> _Document excerpt_:
===============

NOTE: Pursuant to Fed. Cir. R. 47.6, this disposition
is not citable as precedent. It is a public record.
United States Court of Appeals for the Federal Circuit
05-3167
PERRY A. MERCIER, JR.,
Petitioner,
v.
DEPARTMENT OF JUSTICE,
Respondent.
___________________________
DECIDED: October 12, 2005
___________________________
Before NEWMAN, MAYER, DYK, Circuit Judges.
PER CURIAM.
Petitioner Perry A. Mercier, Jr., (“Mercier”) seeks review of the decision of the
Merit Systems Protection Board (“Board”), affirming his removal from his position as
Maintenance Worker Supervisor by respondent, the United States Department of
Justice, Federal Bureau of Prisons (“Agency”). Perry A. Mercier v. Dept. of Justice, No.
DA0752030405-I-1 (M.S.P.B. Feb. 9, 2005). We affirm.

===============

> _Action item A_:
Answer these questions from the court decision:
(i) On what date was the case decided?
(ii) What position was Mercier removed from?
(iii) Which circuit judges heard the case?
> _Action item B_:
Say whether each statement agrees with the court decision, and quote the words that decide it:
(i) The disposition may be cited as precedent.
(ii) The Merit Systems Protection Board upheld Mercier's removal.
(iii) The Federal Circuit reversed the Board's decision.
Please answer using only the court decision above.

> _Dataset extract_:
===============

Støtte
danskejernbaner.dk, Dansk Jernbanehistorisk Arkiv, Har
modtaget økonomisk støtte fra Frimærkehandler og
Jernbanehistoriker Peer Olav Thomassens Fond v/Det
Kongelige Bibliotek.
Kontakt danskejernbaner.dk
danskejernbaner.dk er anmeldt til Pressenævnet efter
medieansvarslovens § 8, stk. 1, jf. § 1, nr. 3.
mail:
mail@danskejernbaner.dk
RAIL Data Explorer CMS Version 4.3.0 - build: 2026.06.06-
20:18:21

===============

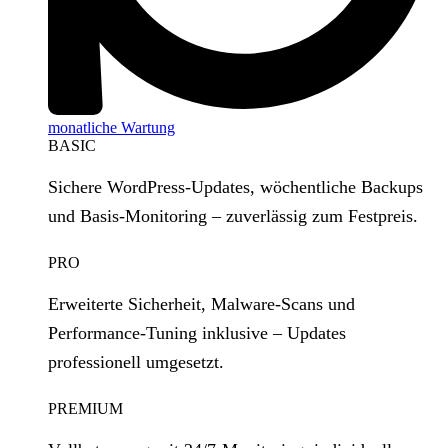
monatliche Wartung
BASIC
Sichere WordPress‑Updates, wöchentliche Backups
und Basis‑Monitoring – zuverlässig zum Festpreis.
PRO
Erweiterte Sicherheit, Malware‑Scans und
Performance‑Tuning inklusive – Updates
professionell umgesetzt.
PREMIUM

===============

> _Response box A_:
(i) October 12, 2005
(ii) Maintenance Worker Supervisor
(iii) Newman, Mayer, and Dyk

> _Response box B_:
(i) No: "this disposition is not citable as precedent"
(ii) Yes: "affirming his removal from his position as Maintenance Worker Supervisor"
(iii) No: "We affirm."